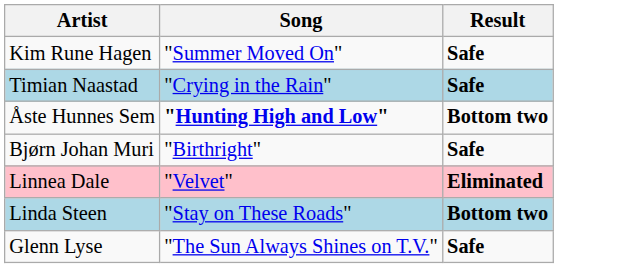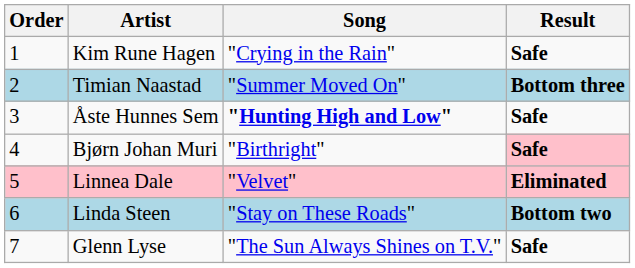+ column: Order | 1 | 2 | 3 | 4 | 5 | 6 | 7
Kim Rune Hagen | Song: "Summer Moved On" -> "Crying in the Rain"
Timian Naastad | Song: "Crying in the Rain" -> "Summer Moved On"
Timian Naastad | Result: Safe -> Bottom three
Åste Hunnes Sem | Result: Bottom two -> Safe
Bjørn Johan Muri | Result: no background -> pink background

####################

§ What you need to do
Can you reproduce, word for word, every line that follows the pictures in the records, leaving the pictures themselves out of your answer?

§ Exercise result
+ column: Order | 1 | 2 | 3 | 4 | 5 | 6 | 7
Kim Rune Hagen | Song: "Summer Moved On" -> "Crying in the Rain"
Timian Naastad | Song: "Crying in the Rain" -> "Summer Moved On"
Timian Naastad | Result: Safe -> Bottom three
Åste Hunnes Sem | Result: Bottom two -> Safe
Bjørn Johan Muri | Result: no background -> pink background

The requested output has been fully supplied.